Le pays – le pays de Bray, « aux confins de la Lorraine » – est imaginaire, comme sont imaginées les soeurs « rêveuses » qui, au fond de leurs couvents, notent leurs rêves improbables vendus à pris d’or à des Parisiens férus de curiosités. Et c’est dans ce pays enchanté, aussi coupé du monde que celui de Margotte, Pollux et Zébulon, que tombe le jeune Peter Siderman, Allemand combattant dans l’armée française, lorsque, au moment de la débâcle de mai 1940, il parvient à usurper l’identité d’un mort dont il ne sait rien. Il découvre alors, avec sa nouvelle identité, sa « nouvelle famille » qui consiste en deux cousines nobles, ruinées, délurées et à moitié azimutées, une belle-mère émigrée de Russie, et un domestique russe, tous vivant dans une datcha délabrée et glaciale, et les quelques bâtiments subsistant du domaine tombé en capilotade. On est en Lorraine, et on s’attend, de jour en jour, à l’expulsion, que seule retarde la relation tordue et amicale qu’entretiennent la douairière lunatique et le commandant allemand du village voisin.

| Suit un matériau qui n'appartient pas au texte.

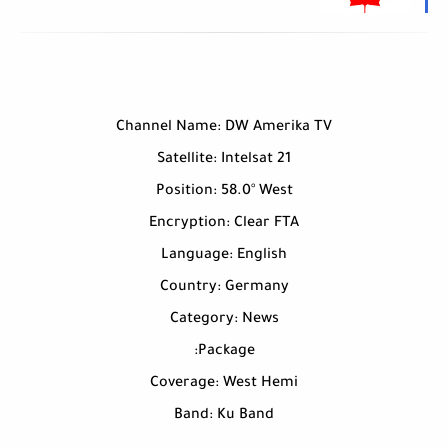
Channel Name: DW Amerika TV
Satellite: Intelsat 21
Position: 58.0° West
Encryption: Clear FTA
Language: English
Country: Germany
Category: News
Package:
Coverage: West Hemi
Band: Ku Band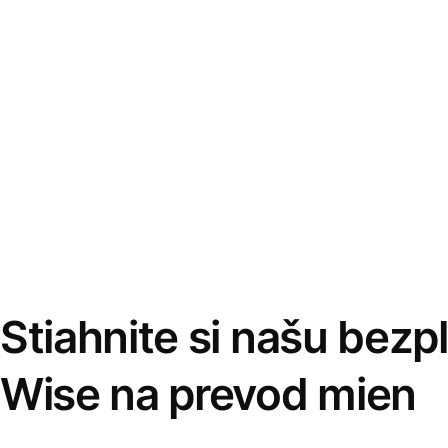
Stiahnite si našu bezp
Wise na prevod mien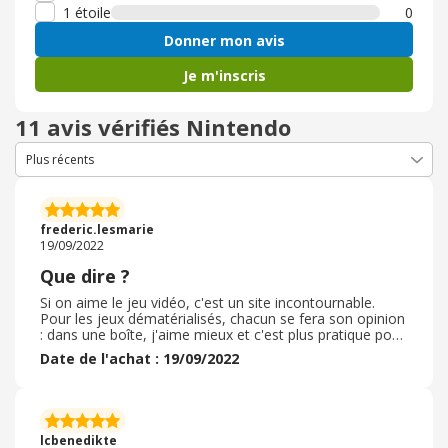
1 étoile
0
Donner mon avis
Je m'inscris
11 avis vérifiés Nintendo
frederic.lesmarie
19/09/2022
Que dire ?
Si on aime le jeu vidéo, c'est un site incontournable.
Pour les jeux dématérialisés, chacun se fera son opinion
: dans une boîte, j'aime mieux et c'est plus pratique pour
la revente (forcément !). Mais pour les objets, on y
Date de l'achat : 19/09/2022
trouve plein de choses sympathiques et inédites (en
provenance du Japon, notamment). Si on est fan, c'est
une boutique qu'il faut visiter de temps en temps ! Enfin,
on peut échanger des points gagnés sur le site contre
des objets physiques totalement inédits qui sont très
lcbenedikte
sympathiques aussi. Et comme les règles ont changé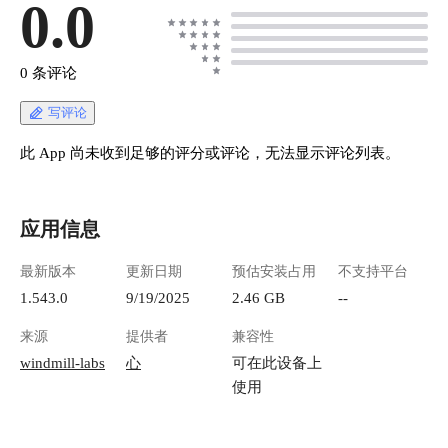
0.0
0 条评论
写评论
此 App 尚未收到足够的评分或评论，无法显示评论列表。
应用信息
最新版本
更新日期
预估安装占用
不支持平台
1.543.0
9/19/2025
2.46 GB
--
来源
提供者
兼容性
windmill-labs
心
可在此设备上
使用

Non loin de là se dresse le couvent des soeurs rêveuses, sur lequel plane le souvenir d’une troisième cousine, mystérieusement disparue. Non loin de là, il y a aussi un camp de prisonniers russes.

Les Rêveuses ne se résume pas : lorsqu’il s’agit de littérature, le scénario, tout compte fait, importe peu. Arden, lui aussi farci de digressions autant qu’une phrase de Proust l’est d’incidentes, se résumait aussi peu. Frédéric Verger – ce que, même après quarante ans de dialogues, j’ignorais – semble fasciné par la période de la guerre, par les atrocités qu’elle a engendrées. A moins que ces atrocités ne soient pour lui qu’un terreau propice à son imagination à la fois ludique et baroque.

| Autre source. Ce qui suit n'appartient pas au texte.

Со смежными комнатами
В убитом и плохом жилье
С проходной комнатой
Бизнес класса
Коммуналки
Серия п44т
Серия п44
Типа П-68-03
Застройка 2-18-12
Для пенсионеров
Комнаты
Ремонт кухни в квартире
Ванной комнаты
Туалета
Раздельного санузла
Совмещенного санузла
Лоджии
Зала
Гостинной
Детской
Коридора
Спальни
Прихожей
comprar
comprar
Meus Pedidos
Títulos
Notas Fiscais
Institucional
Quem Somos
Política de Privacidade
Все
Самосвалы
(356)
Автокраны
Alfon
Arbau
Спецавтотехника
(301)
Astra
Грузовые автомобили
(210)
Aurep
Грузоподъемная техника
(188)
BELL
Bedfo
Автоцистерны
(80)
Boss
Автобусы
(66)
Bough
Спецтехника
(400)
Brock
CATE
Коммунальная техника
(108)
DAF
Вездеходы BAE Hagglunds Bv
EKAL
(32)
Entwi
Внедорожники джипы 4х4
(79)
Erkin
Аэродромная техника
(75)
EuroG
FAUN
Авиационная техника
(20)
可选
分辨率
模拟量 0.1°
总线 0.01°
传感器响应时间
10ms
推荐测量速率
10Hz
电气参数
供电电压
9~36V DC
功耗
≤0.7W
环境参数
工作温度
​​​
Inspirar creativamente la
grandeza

Toujours est-il que Les Rêveuses, et l’impression d’enfermement (dans un pays confiné, dans un camp, dans une forteresse) qui en émane, est, de façon générale, moins drôle, moins léger qu’Arden – même si Arden, qui commençait comme un film de Rozier (dont on se demande qui sait encore qu’il s’agit du plus grand cinéaste français, et du plus grand cinéaste vivant) était finalement rattrapé par la gravité de son thème. Ce qui n’empêche pas des détails exquis de drôlerie, et d’inattendu : « – Où avez-vous trouvé que Bouton rime avec poltron ? – Pourquoi pas avec citron ? siffla la rousse. Et elles rirent, amèrement, comme si la pauvreté de la rime était une preuve de l’ignominie de l’existence. » « Joséphine rit aux éclats, lançant son visage vers le ciel, comme si elle venait d’être chatouillée par l’homme invisible. » « Le personnage s’était enfui, comme un parent futile avant la mise en bière ». Etc, etc… Pareilles trouvailles pullulent, et exigent une lecture lente, attentive à ne pas les laisser passer. L’écriture de Frédéric Verger, comme celle d’Alexandre Vialatte (qu’il n’a, à ma connaissance, pas lu) est une écriture d’une richesse telle, si truffée d’images, qu’elle en est parfois étouffante, comme un Saint-Honoré trop gorgé de crème fouettée. On a parfois l’impression de n’aller nulle part, de s’enfoncer dans des tunnels un peu gratuits, dont, heureusement, l’auteur se sort en cinq lignes, par une pirouette. Car, tout compte fait, comme pour toute véritable oeuvre de littérature, – et c’est vrai de Céline, de Proust, de Giono comme de Balzac – l’important n’est pas ce qui est raconté, mais ce qui se passe dans la tête de l’auteur.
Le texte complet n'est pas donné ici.